Exercises —
**1.** In the article on waiting on the Lord, who is credited with the opening quotation?
**2.** Please reproduce the passage of the article on waiting on the Lord starting at "Being in a situation" and ending at "talk about today.".

Source excerpt —
┌──
Waiting on the Lord
“You can never learn that Christ is all you need, until Christ is all you have.” ― Corrie Ten Boom
If you’re opening this article or stumbling across it, in a desperate time in your life, I want to encourage you that you are in a very special season. If you’re not there, I want to inspire you to welcome God to lead you to a place where he can draw you to himself.
Being in a situation where you’re waiting on the Lord is an incredibly special time in life. It is likely one of the most painful times of your life, and may not fit into the storybook of your most cherished memories. In fact, no matter how many heart-wrenching experiences we have in our lives, it seems unnatural to embrace them. Rather, every fiber of our beings wants out. Yes, our temptation is to run away from this discomfort, to do anything we can to feel better. But something very different happens, though, when we choose to lean in. This is what I want to talk about today.
└──
Record set —
┌──
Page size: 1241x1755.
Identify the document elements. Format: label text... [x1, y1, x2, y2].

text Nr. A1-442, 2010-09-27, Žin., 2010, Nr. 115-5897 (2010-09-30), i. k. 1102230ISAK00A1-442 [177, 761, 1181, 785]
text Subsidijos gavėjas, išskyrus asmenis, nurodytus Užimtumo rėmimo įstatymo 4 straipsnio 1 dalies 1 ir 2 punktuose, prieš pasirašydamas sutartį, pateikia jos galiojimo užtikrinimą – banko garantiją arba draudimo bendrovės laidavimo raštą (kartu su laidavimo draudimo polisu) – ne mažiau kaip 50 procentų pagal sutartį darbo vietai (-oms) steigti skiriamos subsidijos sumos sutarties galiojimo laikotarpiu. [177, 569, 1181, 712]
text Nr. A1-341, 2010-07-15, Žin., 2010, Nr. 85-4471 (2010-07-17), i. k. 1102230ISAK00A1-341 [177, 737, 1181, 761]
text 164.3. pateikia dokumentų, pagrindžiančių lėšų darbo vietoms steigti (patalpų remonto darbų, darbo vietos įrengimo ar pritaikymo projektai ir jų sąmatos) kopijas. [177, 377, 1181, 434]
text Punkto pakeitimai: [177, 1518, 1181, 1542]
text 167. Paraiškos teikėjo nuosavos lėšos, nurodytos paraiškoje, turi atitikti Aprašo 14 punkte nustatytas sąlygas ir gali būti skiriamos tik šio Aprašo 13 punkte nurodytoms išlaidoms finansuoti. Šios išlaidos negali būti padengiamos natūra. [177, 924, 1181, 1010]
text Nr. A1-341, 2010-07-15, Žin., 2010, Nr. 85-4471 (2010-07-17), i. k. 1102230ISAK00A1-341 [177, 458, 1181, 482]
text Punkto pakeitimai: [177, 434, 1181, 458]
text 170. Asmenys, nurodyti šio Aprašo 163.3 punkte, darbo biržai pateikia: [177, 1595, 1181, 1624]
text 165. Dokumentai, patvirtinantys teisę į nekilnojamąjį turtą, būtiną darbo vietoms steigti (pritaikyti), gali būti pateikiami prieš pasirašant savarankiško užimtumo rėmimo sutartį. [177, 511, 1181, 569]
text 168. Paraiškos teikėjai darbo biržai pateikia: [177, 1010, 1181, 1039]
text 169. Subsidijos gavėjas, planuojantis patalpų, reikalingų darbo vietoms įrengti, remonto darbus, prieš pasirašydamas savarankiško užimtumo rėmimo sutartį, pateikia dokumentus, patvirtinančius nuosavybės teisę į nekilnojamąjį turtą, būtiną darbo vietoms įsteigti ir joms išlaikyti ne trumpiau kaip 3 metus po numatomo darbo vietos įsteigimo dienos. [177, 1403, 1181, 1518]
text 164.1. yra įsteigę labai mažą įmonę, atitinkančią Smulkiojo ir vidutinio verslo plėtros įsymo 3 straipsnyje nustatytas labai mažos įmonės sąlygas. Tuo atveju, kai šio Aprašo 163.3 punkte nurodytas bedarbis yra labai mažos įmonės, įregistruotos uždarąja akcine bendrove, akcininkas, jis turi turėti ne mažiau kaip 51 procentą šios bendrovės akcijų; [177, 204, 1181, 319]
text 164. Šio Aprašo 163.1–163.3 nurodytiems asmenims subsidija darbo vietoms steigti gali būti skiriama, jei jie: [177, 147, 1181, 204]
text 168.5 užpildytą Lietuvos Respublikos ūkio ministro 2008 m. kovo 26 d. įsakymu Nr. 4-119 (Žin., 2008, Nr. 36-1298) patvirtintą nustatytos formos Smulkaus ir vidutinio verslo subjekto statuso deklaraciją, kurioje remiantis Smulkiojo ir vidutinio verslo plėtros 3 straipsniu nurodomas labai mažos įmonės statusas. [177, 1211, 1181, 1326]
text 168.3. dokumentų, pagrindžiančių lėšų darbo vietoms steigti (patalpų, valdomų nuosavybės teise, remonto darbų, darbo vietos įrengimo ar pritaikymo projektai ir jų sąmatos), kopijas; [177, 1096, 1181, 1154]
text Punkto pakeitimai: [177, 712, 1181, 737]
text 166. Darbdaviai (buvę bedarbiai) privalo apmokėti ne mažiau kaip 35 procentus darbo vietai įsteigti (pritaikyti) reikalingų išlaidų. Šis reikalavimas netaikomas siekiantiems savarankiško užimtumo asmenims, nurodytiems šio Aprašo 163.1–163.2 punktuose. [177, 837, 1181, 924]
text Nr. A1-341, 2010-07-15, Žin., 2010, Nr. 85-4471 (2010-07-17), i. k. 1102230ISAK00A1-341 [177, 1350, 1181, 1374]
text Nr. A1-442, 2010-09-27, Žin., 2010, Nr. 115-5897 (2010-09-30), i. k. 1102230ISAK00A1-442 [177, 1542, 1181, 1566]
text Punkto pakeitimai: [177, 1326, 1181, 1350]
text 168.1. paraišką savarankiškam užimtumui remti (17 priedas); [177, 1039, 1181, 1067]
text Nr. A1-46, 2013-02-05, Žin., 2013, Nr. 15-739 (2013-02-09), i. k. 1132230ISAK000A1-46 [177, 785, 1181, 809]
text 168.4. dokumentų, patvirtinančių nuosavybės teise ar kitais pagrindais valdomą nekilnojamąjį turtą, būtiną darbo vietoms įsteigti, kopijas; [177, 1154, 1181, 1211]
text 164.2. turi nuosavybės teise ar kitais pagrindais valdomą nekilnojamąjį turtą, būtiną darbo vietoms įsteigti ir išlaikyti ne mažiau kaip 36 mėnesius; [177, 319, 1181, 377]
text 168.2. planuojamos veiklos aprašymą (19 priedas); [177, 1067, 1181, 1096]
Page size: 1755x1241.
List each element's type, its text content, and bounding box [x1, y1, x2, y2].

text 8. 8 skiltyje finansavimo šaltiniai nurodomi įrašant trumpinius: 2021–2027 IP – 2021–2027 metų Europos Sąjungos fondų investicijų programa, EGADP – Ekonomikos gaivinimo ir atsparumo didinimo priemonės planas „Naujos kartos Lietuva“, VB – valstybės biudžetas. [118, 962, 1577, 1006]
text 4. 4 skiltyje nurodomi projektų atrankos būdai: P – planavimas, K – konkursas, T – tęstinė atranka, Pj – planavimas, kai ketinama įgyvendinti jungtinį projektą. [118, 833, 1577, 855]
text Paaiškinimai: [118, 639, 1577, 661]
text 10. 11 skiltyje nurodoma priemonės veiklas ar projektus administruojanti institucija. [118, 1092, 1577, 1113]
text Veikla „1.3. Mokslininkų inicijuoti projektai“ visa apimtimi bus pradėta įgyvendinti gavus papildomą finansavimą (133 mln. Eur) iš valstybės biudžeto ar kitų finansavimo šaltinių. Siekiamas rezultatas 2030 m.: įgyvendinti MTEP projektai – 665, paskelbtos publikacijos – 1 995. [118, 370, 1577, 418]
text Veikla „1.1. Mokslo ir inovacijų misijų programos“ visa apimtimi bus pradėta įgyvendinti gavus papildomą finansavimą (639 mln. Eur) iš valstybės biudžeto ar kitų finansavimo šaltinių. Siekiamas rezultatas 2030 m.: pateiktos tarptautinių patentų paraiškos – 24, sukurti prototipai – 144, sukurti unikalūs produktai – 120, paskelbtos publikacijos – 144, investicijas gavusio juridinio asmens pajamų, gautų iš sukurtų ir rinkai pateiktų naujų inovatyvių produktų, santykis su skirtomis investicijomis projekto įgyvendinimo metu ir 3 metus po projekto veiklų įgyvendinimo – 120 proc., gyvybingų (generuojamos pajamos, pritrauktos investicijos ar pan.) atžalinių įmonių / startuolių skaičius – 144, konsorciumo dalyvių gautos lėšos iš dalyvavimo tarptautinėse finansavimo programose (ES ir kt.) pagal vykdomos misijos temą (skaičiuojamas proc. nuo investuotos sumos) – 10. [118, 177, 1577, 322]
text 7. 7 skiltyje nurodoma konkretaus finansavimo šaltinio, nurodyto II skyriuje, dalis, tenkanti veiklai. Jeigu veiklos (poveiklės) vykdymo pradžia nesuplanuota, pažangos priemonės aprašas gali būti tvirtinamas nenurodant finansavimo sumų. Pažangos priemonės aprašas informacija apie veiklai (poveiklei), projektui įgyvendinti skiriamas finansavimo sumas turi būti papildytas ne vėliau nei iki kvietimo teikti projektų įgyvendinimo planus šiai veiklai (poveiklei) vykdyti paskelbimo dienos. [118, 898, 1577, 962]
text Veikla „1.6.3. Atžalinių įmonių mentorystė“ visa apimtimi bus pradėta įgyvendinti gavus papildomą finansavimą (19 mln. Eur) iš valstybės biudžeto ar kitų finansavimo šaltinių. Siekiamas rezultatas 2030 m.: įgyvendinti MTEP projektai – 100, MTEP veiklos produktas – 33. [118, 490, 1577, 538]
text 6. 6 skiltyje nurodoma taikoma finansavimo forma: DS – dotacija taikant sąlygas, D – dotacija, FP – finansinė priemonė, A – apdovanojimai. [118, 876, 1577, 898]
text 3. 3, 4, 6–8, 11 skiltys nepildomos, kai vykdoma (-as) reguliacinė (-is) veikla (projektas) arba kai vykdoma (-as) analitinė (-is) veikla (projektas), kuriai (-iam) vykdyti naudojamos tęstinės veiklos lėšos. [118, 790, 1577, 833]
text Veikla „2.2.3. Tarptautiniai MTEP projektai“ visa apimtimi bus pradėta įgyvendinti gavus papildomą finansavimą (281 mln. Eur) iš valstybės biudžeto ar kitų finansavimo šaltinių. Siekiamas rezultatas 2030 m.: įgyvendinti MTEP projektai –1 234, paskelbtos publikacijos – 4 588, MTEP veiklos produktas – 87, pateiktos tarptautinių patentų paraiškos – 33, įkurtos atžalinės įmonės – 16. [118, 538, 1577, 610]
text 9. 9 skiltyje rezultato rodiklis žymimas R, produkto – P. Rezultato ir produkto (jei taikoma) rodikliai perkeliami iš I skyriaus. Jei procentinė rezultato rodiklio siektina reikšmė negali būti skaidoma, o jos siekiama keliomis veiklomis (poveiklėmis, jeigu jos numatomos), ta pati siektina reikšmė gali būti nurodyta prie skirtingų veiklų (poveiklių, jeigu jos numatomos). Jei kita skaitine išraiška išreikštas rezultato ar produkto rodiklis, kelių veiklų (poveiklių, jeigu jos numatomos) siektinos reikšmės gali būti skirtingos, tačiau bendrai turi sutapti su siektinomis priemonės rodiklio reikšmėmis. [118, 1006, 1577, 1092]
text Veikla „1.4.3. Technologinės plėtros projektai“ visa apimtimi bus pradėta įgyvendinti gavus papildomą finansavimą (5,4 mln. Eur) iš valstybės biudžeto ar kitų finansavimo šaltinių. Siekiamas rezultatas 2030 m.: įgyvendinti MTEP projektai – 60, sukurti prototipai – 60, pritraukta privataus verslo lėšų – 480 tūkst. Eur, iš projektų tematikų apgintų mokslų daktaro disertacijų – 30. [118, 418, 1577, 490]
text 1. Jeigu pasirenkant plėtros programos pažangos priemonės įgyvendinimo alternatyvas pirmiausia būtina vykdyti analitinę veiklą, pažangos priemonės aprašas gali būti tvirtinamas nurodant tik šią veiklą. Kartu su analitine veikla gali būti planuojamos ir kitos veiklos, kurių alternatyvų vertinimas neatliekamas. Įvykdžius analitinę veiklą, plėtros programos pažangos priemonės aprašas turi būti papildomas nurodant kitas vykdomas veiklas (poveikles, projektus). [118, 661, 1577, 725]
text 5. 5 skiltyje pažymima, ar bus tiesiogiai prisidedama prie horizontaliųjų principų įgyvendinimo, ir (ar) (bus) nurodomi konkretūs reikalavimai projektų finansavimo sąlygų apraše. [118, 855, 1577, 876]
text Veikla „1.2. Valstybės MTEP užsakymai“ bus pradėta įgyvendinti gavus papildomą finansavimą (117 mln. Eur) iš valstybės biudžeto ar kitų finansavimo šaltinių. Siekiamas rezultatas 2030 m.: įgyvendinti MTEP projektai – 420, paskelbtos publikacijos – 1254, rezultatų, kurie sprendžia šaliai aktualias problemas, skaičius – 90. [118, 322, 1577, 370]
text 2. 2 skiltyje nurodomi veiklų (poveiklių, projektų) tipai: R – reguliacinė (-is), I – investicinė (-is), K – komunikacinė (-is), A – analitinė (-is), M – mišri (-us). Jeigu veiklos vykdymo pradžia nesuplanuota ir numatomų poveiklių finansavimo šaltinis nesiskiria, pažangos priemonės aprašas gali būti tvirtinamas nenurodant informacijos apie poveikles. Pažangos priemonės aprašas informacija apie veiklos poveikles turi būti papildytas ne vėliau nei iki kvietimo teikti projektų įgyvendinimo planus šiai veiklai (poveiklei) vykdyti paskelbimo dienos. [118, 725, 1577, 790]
└──
Full solutions —
**1.** Corrie Ten Boom

**2.**
Being in a situation where you’re waiting on the Lord is an incredibly special time in life. It is likely one of the most painful times of your life, and may not fit into the storybook of your most cherished memories. In fact, no matter how many heart-wrenching experiences we have in our lives, it seems unnatural to embrace them. Rather, every fiber of our beings wants out. Yes, our temptation is to run away from this discomfort, to do anything we can to feel better. But something very different happens, though, when we choose to lean in. This is what I want to talk about today.